The largest incident involved Truebit, which lost $26.2 million after an attacker exploited an integer overflow vulnerability in a contract that had remained unverified on Ethereum since 2021. The other incidents involved Trusted Volumes, Aperture Finance and Ekubo, according to the report.

In each case, the exploited contract had not been verified on a blockchain explorer, meaning its source code was not publicly available for review. According to Chainalysis, that limited scrutiny from security researchers and excluded the contracts from many bug bounty programs despite controlling user funds.

Protocols saw exploits on unverified smart contracts. Source: Chainalysis

Chainalysis attributed the trend in part to advances in decompilation tools and artificial intelligence, which can help attackers reverse-engineer smart contract bytecode and identify vulnerabilities even when source code is not publicly available. According to the report, what once required “a skilled reverse engineer spending days on a single contract” can now be partially automated across large numbers of unverified contracts.

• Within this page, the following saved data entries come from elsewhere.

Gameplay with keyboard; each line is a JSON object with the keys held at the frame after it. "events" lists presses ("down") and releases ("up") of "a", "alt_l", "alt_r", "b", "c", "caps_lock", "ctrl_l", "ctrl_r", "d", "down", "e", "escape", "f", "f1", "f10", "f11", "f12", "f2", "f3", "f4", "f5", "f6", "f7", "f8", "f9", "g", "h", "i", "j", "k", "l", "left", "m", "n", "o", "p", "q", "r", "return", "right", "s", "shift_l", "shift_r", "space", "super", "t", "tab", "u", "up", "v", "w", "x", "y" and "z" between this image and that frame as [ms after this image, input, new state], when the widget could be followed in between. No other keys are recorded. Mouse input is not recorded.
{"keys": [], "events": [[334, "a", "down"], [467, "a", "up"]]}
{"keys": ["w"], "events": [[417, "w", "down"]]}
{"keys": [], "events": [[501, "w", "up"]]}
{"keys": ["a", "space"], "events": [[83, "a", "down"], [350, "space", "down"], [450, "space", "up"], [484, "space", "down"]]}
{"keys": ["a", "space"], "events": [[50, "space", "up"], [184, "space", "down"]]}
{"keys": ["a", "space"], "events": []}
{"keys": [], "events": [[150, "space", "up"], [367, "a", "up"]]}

The report challenges a longstanding assumption in DeFi that keeping smart contract code private provides an additional layer of security. According to Chainalysis, protocols relying on hidden code are increasingly depending on “obscurity as a security measure,” an approach the company said is rapidly losing effectiveness. 

Chainalysis recommended source code verification, broader bug bounty coverage and real-time monitoring tools as safeguards against future exploits.

Related: Humanity Protocol token falls 85% amid $30M private key exploit

DeFi security concerns persist after record April losses

The report comes amid a broader rise in crypto exploits. According to DeFiLlama, hackers stole $629.7 million in April alone, the highest monthly total since February 2025.

Two incidents accounted for most of the losses. KelpDAO lost $293 million and Drift Protocol suffered a $280 million exploit, together representing more than 80% of the month’s stolen funds.

Although losses fell sharply in May, with CertiK reporting $68.3 million stolen from cryptocurrency exploits, the fallout from April’s largest attacks continued. In June, blockchain intelligence platform Arkham reported that the attacker behind the KelpDAO exploit had laundered nearly all of the roughly $220 million in unfrozen stolen funds.

Kelp DAO Hacker-tagged wallet, total balance. Source: Arkham

The KelpDAO exploit also prompted several DeFi protocols to review their security infrastructure, with projects including Solv Protocol announcing plans to migrate to Chainlink’s crosschain infrastructure following internal security reviews.

This month, Anthropic said 560 of the 832 accounts it banned for policy violations over a one-year period had used AI to help prepare cyberattacks, including writing malware and identifying vulnerabilities.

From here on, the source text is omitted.